How to fund the future
China may struggle to fund Xi Jinping’s tech dreams
Even though capital markets are staging a comeback
Unitree, which on July 2nd received approval to list, is just one of thousands of companies behind the Communist Party’s plan to take the lead in a long list of frontier technologies over the next decade, from artificial intelligence and humanoid robots to fusion power and digital brain implants.
The businesses behind these technologies now need copious amounts of capital to make them work at scale.
China’s AI data centres alone will cost 2trn yuan over the next five years.
Robotics and high-end manufacturing could require a similar amount over the next ten.
As America’s stock market welcomes one mega-IPO after another and its bond market catches AI fever, can China’s punier capital markets keep pace—and live up to the party’s ambitions?
Part of China’s technology bill will be footed by established companies’ reinvested profits and by China’s state-directed banking system.
But public and private equity investors will need to pick up a chunk of the tab.
To nudge them along, in the past two years Xi Jinping, Mr Li’s paramount boss, has eased an earlier crackdown on tech and “disorderly” investing.
He has also made it clearer where he wants capital to flow.
As a result, the first five months of 2026 saw the launch of over 9,500 new equity funds, half as many again as in the same period last year.
Much of this activity has been driven by venture-capital funds set up by large corporations, both private and state-owned.
At the end of 2025 state-directed funds raised 230bn yuan in new capital to invest in tech, up from 11bn yuan a year earlier.

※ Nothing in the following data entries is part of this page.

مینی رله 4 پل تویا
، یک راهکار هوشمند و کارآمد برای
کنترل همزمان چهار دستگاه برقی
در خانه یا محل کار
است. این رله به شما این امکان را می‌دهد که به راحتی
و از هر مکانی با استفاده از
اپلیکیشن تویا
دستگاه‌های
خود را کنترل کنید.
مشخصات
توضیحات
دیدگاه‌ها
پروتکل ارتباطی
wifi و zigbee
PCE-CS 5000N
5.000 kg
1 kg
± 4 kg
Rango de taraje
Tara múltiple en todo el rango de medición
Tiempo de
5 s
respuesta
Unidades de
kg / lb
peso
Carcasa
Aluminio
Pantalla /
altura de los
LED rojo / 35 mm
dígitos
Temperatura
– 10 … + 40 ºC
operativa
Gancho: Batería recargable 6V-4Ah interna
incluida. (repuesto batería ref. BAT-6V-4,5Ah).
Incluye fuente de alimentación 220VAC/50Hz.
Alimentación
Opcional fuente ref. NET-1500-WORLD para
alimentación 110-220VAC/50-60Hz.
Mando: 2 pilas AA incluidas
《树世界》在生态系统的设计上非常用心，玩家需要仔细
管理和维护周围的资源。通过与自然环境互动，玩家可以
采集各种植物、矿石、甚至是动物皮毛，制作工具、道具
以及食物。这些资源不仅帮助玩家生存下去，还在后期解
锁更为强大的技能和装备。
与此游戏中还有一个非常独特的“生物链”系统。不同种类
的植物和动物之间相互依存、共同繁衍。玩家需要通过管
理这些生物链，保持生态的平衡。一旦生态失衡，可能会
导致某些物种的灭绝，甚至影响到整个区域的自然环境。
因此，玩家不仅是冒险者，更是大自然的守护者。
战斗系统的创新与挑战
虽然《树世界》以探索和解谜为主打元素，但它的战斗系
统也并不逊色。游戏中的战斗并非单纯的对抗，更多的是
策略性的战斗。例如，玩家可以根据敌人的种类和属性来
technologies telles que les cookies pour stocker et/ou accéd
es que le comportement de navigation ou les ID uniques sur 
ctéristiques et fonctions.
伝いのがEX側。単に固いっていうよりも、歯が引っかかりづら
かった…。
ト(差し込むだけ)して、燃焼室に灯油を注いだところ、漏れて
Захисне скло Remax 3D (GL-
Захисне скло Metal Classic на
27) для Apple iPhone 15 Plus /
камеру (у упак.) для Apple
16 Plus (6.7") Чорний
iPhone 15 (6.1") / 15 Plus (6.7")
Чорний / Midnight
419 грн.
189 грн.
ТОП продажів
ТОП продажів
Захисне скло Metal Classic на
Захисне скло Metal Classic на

Slow credit growth in a slowing economy has freed up banks to lend more to private investors.
DeepSeek, China’s hottest AI startup, is said to be raising capital at a valuation of nearly $60bn from Tencent, a digital titan, and CATL, the world’s largest battery-maker.
Unitree owes its soaring valuation to similar investments.

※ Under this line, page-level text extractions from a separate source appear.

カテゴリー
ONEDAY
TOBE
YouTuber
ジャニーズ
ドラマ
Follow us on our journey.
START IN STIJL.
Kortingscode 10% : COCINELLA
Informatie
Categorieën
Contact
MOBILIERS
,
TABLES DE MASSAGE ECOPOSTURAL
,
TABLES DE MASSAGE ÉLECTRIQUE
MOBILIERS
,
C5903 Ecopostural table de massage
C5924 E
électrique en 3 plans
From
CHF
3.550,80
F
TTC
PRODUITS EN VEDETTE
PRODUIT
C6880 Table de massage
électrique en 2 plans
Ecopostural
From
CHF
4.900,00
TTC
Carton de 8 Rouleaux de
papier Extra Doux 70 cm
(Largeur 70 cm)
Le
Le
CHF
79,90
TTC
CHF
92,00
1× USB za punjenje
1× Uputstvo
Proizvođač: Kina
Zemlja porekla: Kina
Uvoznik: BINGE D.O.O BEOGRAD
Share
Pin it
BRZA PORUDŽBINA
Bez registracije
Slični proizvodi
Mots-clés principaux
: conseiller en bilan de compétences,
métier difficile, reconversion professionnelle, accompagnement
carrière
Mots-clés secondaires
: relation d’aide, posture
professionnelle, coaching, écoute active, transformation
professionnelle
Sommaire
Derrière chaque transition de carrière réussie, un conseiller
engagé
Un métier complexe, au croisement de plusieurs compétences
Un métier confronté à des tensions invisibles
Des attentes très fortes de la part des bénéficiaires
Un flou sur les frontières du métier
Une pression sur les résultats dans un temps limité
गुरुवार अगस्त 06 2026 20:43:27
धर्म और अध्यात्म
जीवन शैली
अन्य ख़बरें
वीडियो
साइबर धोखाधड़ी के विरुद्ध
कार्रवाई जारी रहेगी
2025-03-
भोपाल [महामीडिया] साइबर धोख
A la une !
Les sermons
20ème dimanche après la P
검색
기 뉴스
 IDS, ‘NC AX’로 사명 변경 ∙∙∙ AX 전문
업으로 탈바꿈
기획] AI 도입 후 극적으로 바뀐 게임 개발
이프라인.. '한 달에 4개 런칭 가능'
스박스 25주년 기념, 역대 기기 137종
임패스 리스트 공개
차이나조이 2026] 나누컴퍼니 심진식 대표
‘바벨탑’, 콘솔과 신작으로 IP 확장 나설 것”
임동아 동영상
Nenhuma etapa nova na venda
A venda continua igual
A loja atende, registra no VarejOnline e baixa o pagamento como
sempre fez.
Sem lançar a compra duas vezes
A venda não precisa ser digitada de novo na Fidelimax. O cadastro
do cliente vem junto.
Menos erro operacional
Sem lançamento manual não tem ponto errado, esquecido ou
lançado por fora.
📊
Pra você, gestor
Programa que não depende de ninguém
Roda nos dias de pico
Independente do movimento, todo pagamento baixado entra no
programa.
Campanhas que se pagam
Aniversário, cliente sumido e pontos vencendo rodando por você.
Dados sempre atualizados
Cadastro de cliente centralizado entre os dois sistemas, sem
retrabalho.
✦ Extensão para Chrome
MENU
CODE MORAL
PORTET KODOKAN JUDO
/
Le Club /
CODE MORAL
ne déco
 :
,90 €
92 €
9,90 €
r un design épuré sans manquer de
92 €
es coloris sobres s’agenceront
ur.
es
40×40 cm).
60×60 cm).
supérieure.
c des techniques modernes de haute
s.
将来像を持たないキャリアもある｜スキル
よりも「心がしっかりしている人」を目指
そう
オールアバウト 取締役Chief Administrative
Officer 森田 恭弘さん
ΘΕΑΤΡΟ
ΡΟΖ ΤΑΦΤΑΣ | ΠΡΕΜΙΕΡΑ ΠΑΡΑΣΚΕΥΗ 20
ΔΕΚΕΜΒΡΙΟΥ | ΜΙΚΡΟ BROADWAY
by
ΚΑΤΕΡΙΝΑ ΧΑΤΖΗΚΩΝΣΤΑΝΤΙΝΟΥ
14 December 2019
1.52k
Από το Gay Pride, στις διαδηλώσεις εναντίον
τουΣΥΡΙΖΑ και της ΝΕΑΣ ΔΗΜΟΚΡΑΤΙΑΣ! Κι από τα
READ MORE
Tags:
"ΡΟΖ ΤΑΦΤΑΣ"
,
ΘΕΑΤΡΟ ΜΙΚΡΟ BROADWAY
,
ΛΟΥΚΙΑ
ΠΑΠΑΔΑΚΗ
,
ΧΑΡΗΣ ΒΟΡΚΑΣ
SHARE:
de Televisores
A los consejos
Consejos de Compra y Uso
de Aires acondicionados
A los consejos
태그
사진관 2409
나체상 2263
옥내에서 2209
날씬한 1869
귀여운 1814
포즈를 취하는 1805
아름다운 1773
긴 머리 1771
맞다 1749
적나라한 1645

Hurun, a consultancy, counted at least 80 startups surpassing $1bn in value in the first half of the year, up from 22 in the whole of 2025.
Public markets are astir, too, after a period when officials hit the brakes, fearful that IPOs sucked capital away from other stocks in a sagging market.
Chinese firms have raised around $32bn this year, double the comparable figure for 2025 and triple that for 2024 (see chart).
Big deals are back.
CXMT, a maker of memory chips, is eyeing a $4.3bn listing, one of the biggest in recent years.
Another ten tech firms are planning multibillion-yuan flotations.
Shanghai’s tech-heavy STAR market, which had barred profitless startups from listing in 2024 and 2025, has let them back in.
Unitree got its IPO approved in 100 days, not the year or more it used to take.
Insiders welcome the revival of Chinese capital markets.
But some also remember the early days of Chinese capitalism in the 1990s, when these served chiefly to funnel money to state firms rather than seek rich returns.
Now it is often state firms funnelling capital to startups.
SMIC, a state-owned chipmaker, has launched a fund that now owns stakes in more than 400 semiconductor firms.
When private companies get involved, they often team up with the state.
Xiaomi, which now makes electric cars as well as smartphones, has created a fund with the local government of Hubei province that has made more than 100 investments.
For the asset managers who receive the state’s capital, and its private co-investors, government involvement comes with strings.
The money must go to companies that fit in with the party’s tech plans.
Many are not particularly innovative; some may be working on problems solved years ago in other countries.
Bank-backed investment firms, for example, rarely invest in startups younger than five years, preferring companies that had already received some sort of government recognition, according to a review of such deals by Gavekal, a consultancy.
That could mean limited upside.
At the same time, straying from favoured sectors has big downsides.
Less state capital dampens valuations.
A lack of state backers may also make it harder to get IPOs approved, even as SMIC’s fund, for example, has listed at least 48 portfolio companies and is preparing to float another 50.
Regulators are reserving listing privileges almost exclusively for top hardware makers, such as Unitree, and for those that, like CXMT, are helping the country break away from reliance on foreign tech.
The job of the China Securities Regulatory Commission (CSRC), the main markets watchdog, is now not just to vet companies, prevent bubbles and manage liquidity, but also to ensure that capital flows towards Mr Xi’s policy goals.
However, striking a balance between industrial policy and market stability is tough.
The CSRC’s aim of maintaining a “slow bull” market that rises gradually rather than a Pamplona-like run is hard to accomplish when top leaders talk up individual tech firms.
Listening to such pronouncements, hundreds of millions of Chinese retail investors are pulling money out of boring but important industries like consumer staples (down by 15% this year) and into tech (up by 20% going by Shenzhen’s technology-heavy ChiNex index).
That in turn makes them stingier with capital.
Instead, state banks with a record for inefficient capital allocation will end up investing more than they should.
This is what happens when the central government’s policy goals come first and greed is secondary, observes one veteran of the Chinese market.
Far from helping China fulfil its techno-designs, a hands-on state may make them harder to attain.